2. **`imeta` extensions degrade gracefully.** Clients that don't read `license`/`author`/`source_url` in `imeta` ignore them; they still get the standard `url`/`m`/`x`/`alt` fields.
3. **Reverse parsing is optional.** A pipeline can publish without ever supporting the reverse direction; the YAML is always the source of truth.
---
## What this convention does **not** do
- **Does not inject captions into the event body.** Early drafts did; it turned into a fragile regex workout across Markdown variants (link-wrapped images, list-embedded images, block quotes). Recommended approach: let clients render attribution from `imeta` fields. Inject body captions only if a concrete client gap makes it necessary.
- **Does not define new Nostr kinds.** It uses `kind:30023` (NIP-23), `kind:10063` (Blossom user server list, BUD-03), and `kind:10002` (NIP-65 relay list) as-is.

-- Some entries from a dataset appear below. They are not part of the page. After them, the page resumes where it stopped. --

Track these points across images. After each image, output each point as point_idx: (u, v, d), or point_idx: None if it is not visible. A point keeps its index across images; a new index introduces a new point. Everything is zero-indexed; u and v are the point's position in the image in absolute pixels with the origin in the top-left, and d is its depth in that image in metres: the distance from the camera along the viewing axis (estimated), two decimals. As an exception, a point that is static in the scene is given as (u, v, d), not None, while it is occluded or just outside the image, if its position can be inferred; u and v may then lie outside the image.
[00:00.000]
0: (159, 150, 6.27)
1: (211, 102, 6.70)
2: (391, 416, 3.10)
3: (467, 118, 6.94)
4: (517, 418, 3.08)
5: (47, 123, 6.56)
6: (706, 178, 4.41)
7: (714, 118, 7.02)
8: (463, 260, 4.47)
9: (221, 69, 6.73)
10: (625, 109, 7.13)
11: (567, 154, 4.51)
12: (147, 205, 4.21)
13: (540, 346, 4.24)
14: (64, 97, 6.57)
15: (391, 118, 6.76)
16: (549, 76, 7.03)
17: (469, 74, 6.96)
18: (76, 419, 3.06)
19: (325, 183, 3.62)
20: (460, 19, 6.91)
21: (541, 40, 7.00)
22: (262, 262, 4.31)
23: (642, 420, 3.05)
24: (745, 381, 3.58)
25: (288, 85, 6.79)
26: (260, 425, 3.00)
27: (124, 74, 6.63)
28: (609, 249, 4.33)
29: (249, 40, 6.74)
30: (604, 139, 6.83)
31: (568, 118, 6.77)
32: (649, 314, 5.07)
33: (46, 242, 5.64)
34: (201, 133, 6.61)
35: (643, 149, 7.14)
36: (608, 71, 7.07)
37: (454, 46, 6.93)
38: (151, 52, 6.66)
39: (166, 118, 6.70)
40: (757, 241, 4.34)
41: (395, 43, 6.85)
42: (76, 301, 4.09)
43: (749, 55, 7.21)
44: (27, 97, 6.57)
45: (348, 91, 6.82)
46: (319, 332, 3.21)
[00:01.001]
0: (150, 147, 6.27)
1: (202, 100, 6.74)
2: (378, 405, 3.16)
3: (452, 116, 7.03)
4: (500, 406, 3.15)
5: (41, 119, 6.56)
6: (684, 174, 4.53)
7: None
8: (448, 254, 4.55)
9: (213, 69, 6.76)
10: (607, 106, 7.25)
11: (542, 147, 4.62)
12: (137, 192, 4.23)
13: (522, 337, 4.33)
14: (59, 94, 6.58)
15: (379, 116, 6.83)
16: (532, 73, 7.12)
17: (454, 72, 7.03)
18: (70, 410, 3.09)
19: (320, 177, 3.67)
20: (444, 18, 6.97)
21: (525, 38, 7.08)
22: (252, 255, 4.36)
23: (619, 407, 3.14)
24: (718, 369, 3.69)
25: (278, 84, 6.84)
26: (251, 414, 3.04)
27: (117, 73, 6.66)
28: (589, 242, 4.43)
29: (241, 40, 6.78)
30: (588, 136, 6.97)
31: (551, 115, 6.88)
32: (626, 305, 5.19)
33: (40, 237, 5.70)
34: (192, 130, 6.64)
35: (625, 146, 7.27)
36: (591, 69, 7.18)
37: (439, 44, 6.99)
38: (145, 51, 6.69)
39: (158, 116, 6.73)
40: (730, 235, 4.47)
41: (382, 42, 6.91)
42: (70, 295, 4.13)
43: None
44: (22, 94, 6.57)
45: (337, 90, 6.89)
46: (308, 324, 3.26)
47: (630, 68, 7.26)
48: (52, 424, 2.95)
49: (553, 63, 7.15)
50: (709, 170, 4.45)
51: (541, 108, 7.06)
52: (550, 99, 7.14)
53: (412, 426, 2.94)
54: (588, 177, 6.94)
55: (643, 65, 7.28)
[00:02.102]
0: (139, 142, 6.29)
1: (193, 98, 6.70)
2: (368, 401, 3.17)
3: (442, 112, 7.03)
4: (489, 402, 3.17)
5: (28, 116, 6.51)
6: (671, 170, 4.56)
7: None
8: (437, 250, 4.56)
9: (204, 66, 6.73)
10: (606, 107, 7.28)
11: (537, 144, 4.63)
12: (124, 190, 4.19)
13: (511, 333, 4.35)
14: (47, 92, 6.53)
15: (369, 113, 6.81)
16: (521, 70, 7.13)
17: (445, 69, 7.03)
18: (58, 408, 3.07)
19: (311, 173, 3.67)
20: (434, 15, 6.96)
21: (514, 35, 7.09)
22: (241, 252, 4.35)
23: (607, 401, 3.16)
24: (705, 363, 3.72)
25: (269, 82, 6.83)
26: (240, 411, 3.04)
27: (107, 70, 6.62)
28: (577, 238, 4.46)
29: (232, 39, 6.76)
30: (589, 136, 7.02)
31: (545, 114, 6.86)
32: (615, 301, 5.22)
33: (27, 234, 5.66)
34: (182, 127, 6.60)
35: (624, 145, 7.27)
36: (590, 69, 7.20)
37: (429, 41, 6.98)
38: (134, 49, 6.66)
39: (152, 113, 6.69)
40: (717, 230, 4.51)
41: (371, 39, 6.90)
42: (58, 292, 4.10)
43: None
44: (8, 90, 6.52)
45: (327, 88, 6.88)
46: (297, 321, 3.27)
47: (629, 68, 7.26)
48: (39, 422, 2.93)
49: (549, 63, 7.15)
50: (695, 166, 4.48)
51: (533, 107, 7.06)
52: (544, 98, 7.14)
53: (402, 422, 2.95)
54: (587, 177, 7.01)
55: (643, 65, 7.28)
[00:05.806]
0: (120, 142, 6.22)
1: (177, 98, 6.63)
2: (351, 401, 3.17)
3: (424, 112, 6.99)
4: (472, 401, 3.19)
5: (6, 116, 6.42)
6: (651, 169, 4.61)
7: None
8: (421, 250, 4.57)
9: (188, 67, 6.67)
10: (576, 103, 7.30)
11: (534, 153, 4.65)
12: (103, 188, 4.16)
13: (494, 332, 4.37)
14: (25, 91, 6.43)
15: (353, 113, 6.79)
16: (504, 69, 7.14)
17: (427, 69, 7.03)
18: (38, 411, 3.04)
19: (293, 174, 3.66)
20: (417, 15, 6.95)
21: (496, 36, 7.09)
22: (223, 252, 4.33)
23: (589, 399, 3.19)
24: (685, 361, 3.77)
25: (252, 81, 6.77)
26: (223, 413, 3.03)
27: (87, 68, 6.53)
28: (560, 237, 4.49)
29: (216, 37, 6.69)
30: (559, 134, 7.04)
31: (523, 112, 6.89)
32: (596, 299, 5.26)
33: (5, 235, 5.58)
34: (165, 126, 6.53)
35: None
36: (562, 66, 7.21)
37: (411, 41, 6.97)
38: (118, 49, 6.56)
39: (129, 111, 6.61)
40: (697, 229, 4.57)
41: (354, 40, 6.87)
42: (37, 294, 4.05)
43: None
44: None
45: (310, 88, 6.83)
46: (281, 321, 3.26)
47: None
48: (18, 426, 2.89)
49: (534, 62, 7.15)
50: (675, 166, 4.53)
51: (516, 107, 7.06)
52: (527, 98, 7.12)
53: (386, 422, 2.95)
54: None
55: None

- **Does not mandate Blossom.** The convention maps cleanly to any content-addressed image host. Blossom is just the most interoperable option in the Nostr ecosystem today.
---
## Open questions for the community
1. **License in `imeta` — convention or its own tag?** Should per-image license info live in `imeta` as a non-standard field, or should there be a companion `license` tag per image with an `x <sha256>` back-reference? The `imeta` approach keeps everything per-image in one tag. A separate tag decouples concerns but duplicates the binding.
2. **Multiple licenses per image.** CC dual-licensing exists (e.g. "CC BY-SA or GFDL"). Should the spec allow `license` as an array, or repeat the `license` field multiple times in `imeta`?

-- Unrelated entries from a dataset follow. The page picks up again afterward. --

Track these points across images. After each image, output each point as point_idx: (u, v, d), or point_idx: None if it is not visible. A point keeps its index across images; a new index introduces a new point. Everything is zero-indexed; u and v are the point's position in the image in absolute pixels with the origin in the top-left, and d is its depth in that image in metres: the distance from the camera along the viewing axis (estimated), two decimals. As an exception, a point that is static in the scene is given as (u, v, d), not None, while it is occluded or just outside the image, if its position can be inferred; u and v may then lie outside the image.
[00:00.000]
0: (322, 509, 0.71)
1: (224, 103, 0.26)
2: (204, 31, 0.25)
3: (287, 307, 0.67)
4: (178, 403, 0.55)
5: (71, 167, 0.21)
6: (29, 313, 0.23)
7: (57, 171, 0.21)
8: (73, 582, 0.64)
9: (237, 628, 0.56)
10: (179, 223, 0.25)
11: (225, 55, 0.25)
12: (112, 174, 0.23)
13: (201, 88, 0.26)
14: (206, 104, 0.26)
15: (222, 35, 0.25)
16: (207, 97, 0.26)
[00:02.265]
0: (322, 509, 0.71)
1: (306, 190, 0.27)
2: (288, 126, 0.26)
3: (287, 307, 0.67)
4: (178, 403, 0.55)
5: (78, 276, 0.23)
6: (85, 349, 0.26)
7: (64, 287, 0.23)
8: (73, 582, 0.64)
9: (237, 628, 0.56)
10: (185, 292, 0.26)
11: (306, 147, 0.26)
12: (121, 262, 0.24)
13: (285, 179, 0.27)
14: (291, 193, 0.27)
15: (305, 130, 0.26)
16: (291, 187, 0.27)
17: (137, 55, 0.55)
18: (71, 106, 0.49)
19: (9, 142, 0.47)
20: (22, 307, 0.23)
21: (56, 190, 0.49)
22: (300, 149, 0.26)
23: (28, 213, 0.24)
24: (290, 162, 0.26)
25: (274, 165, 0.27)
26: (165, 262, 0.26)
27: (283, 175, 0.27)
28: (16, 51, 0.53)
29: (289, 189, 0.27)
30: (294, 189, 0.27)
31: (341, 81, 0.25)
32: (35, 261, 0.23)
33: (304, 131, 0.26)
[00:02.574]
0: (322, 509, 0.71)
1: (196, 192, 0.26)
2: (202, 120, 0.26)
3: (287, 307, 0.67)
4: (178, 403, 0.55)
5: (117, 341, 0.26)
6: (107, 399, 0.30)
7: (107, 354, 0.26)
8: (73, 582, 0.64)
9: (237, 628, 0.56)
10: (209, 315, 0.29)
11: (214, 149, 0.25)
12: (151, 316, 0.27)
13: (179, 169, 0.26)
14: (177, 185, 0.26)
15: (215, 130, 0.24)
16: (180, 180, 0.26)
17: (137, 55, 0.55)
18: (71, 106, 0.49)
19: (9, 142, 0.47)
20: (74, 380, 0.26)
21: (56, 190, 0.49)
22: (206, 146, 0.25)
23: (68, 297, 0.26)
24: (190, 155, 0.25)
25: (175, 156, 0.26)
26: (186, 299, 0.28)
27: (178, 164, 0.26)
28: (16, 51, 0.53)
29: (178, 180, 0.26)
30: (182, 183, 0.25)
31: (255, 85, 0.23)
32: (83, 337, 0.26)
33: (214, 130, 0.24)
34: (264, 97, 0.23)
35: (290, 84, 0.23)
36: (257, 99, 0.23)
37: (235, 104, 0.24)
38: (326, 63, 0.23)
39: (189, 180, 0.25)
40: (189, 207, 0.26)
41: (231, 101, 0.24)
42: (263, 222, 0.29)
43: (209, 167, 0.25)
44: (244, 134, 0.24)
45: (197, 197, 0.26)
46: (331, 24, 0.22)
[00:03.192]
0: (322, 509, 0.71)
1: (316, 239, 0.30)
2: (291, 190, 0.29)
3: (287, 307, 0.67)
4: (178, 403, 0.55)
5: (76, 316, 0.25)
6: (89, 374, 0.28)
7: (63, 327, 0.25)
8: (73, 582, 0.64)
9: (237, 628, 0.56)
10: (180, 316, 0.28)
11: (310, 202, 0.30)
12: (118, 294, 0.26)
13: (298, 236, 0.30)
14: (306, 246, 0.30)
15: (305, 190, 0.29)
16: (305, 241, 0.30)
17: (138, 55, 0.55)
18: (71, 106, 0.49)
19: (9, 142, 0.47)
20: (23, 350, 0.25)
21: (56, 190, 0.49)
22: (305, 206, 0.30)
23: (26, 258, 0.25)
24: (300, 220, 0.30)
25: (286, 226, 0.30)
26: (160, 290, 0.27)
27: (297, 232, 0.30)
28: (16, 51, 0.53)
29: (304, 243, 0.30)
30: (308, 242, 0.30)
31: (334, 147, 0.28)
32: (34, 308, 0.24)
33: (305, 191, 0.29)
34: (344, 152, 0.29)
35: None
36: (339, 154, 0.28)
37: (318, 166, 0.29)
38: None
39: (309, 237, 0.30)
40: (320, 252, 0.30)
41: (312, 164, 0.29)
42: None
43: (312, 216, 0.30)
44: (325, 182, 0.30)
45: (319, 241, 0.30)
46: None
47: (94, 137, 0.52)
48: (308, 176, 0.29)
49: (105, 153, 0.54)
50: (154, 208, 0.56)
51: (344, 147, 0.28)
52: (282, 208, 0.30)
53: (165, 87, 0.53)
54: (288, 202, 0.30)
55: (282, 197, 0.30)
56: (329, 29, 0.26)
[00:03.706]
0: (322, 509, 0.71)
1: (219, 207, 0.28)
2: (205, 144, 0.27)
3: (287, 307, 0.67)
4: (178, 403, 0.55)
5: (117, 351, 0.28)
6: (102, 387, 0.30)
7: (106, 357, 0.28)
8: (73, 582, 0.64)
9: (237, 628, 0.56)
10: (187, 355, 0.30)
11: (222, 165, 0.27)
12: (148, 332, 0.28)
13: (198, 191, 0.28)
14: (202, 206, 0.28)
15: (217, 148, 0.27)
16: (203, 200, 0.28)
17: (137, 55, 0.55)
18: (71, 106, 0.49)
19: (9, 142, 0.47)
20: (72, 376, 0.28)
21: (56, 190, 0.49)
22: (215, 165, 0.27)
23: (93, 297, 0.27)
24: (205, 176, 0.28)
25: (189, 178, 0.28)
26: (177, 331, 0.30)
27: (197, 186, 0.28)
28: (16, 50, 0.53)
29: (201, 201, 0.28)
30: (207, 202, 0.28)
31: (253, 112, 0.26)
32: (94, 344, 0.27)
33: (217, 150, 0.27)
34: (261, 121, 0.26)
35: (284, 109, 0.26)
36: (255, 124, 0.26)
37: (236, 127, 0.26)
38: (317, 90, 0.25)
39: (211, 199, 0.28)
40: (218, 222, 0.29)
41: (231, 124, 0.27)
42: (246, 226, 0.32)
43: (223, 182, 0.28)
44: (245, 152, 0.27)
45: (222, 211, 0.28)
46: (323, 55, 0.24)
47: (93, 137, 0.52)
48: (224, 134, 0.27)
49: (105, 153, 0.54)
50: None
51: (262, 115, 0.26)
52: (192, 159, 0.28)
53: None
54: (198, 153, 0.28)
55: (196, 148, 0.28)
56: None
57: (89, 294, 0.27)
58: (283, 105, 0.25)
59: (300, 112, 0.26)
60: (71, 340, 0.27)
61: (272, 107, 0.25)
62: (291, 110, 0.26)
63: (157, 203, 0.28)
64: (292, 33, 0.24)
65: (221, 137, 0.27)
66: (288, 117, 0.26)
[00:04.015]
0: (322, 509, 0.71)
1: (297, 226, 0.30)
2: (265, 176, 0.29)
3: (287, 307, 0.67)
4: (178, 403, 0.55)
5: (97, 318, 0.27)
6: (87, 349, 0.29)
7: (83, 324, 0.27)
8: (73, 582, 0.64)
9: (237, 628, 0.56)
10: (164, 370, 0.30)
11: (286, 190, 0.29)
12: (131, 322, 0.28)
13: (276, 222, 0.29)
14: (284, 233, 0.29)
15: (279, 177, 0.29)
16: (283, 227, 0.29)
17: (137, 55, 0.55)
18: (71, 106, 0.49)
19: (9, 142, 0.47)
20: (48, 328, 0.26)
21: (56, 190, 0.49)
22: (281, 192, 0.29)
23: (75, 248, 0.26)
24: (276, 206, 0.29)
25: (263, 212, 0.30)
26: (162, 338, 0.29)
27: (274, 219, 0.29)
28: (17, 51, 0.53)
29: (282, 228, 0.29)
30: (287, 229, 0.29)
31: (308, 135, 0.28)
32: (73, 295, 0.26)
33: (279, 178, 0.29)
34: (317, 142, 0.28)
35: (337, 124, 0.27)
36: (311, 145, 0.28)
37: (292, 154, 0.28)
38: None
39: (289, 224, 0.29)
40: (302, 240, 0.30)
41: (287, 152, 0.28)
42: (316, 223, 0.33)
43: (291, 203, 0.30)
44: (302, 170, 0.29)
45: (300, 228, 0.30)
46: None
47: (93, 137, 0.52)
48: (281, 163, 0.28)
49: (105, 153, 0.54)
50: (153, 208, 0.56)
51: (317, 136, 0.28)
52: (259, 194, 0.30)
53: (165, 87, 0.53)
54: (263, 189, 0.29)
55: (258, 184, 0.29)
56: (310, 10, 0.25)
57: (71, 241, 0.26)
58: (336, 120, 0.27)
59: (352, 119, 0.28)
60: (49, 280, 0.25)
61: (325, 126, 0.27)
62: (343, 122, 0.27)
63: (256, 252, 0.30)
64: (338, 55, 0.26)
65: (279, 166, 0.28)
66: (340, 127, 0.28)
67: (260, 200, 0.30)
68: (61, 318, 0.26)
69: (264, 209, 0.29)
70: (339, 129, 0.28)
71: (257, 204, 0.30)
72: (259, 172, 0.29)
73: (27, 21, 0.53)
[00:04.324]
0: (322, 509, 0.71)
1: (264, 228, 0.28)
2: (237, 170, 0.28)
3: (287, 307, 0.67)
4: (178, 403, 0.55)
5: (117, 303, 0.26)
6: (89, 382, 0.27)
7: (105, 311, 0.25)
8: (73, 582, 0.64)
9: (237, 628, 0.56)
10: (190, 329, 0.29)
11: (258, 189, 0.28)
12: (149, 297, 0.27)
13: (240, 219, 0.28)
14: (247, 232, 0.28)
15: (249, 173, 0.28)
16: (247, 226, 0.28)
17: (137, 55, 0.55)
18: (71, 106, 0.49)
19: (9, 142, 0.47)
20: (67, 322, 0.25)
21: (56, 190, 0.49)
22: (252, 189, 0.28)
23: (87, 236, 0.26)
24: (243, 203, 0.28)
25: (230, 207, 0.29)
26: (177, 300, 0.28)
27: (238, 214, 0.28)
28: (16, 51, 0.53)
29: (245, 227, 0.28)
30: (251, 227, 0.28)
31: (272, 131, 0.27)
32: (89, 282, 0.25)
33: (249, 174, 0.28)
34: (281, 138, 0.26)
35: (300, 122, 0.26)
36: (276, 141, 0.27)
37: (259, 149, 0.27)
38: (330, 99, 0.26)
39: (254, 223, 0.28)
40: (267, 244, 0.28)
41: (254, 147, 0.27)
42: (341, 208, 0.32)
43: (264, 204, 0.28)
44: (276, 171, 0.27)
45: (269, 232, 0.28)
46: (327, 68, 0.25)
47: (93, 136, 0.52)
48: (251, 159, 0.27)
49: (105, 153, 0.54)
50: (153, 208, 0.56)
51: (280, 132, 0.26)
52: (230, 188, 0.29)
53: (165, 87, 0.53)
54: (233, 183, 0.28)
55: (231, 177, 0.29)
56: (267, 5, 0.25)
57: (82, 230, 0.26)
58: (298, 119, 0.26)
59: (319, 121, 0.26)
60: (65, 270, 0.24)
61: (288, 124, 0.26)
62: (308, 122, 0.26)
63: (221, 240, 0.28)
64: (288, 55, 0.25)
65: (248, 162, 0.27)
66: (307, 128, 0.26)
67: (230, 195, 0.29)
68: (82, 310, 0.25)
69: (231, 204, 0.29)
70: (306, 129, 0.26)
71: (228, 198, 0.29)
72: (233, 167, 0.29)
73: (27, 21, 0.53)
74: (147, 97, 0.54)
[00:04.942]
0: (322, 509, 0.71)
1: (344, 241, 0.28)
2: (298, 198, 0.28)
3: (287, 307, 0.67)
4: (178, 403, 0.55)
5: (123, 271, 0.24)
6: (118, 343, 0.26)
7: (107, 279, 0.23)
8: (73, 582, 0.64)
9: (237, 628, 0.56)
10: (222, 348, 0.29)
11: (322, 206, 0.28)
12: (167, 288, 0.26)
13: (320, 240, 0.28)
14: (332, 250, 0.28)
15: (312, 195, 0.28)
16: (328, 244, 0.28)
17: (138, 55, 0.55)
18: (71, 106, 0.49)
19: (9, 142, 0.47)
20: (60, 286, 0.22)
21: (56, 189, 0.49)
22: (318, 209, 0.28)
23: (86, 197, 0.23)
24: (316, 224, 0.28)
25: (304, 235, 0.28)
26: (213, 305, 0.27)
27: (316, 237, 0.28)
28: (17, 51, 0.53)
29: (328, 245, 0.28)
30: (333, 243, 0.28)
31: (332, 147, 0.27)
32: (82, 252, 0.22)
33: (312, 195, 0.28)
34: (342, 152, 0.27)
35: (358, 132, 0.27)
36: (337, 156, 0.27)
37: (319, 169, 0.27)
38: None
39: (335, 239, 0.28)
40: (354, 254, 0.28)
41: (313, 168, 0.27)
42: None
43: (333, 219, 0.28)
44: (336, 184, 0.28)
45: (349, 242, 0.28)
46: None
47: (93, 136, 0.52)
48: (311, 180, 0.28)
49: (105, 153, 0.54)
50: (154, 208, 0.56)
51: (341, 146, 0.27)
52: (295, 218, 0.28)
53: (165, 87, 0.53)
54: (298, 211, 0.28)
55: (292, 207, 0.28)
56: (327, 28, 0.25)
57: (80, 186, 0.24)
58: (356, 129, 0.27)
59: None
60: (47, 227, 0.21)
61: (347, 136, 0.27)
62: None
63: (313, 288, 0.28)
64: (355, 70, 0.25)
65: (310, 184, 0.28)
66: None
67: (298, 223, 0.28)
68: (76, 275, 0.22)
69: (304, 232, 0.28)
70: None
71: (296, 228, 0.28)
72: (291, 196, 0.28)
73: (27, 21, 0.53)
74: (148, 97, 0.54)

3. **Canonical short-form catalog.** The table above is practical but not authoritative. Should a registry of license-URL-to-short-form mappings live somewhere reference-able?

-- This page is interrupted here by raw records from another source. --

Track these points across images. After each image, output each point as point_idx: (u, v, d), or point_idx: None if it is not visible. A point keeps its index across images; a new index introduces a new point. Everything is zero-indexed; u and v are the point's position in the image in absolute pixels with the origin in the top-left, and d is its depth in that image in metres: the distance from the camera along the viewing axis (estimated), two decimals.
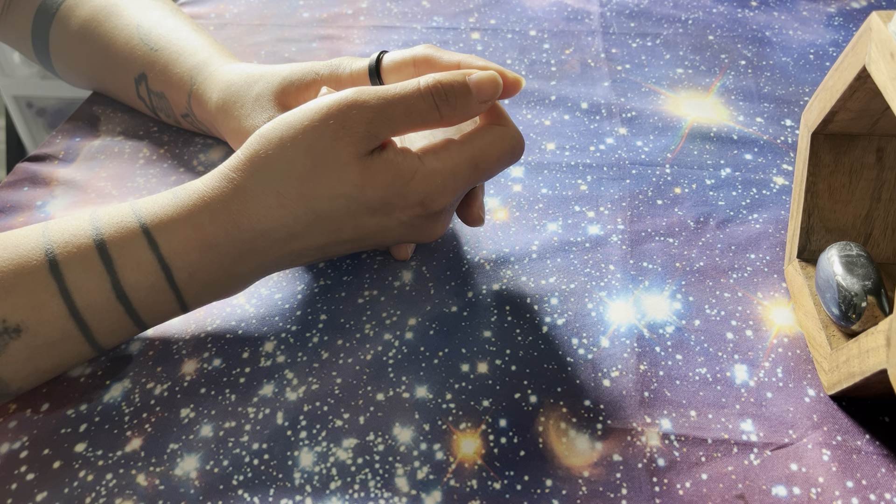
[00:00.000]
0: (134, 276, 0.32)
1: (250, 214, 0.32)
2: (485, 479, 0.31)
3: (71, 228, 0.32)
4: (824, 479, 0.31)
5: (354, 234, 0.35)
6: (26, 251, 0.31)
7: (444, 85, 0.33)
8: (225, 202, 0.33)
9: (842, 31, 0.59)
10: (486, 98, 0.34)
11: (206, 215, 0.32)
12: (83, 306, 0.31)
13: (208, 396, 0.34)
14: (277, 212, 0.33)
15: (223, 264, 0.33)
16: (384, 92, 0.33)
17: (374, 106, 0.32)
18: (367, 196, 0.33)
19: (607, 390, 0.34)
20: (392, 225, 0.35)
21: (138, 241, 0.32)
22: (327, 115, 0.32)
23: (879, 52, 0.29)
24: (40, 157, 0.47)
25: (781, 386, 0.34)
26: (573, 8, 0.63)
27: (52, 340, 0.32)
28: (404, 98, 0.33)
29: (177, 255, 0.32)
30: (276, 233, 0.33)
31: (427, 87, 0.33)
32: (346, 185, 0.32)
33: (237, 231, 0.33)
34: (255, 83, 0.41)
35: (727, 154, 0.47)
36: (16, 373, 0.32)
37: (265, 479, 0.31)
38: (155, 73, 0.46)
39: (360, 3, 0.64)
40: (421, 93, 0.33)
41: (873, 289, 0.31)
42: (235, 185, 0.33)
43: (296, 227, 0.33)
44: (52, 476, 0.31)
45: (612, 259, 0.40)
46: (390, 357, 0.36)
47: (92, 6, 0.48)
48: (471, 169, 0.34)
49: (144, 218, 0.32)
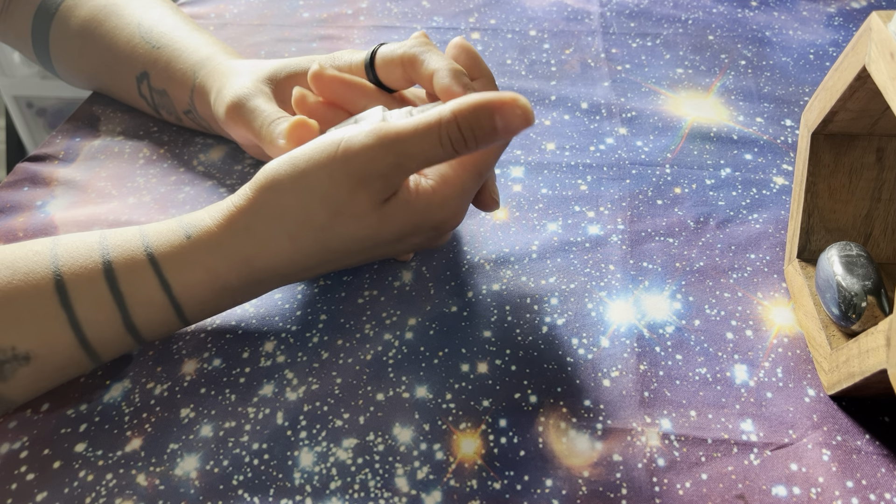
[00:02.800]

4. **Attribution in languages other than English.** The reverse-parser pattern uses role words like `Photo`, `Foto`, `Image`. A language-agnostic marker (e.g. a leading emoji or a structured sigil like `⸻ credit ⸻`) would sidestep i18n, at the cost of readability.
5. **Machine-readable attribution in client rendering.** Long-form clients (Habla, Flycat, etc.) vary in how (and whether) they surface `imeta.license` / `imeta.author`. Adoption of this convention is only valuable if clients pick it up — a reference renderer implementation would lower the bar.
---
## References
- [NIP-23 — Long-form Content](https://github.com/nostr-protocol/nips/blob/master/23.md)
- [NIP-92 — Media Attachments (`imeta`)](https://github.com/nostr-protocol/nips/blob/master/92.md)
- [NIP-65 — Relay List Metadata (`kind:10002`)](https://github.com/nostr-protocol/nips/blob/master/65.md)
- [Blossom BUD-01 — Server Requirements](https://github.com/hzrd149/blossom/blob/master/buds/01.md)
- [Blossom BUD-03 — User Server List (`kind:10063`)](https://github.com/hzrd149/blossom/blob/master/buds/03.md)
- [TULLU / TULLU-BA attribution rule (German, Wikimedia practice)](https://commons.wikimedia.org/wiki/Commons:Lizenzhinweisgenerator)
- [schema.org/CreativeWork — `license` field convention](https://schema.org/license)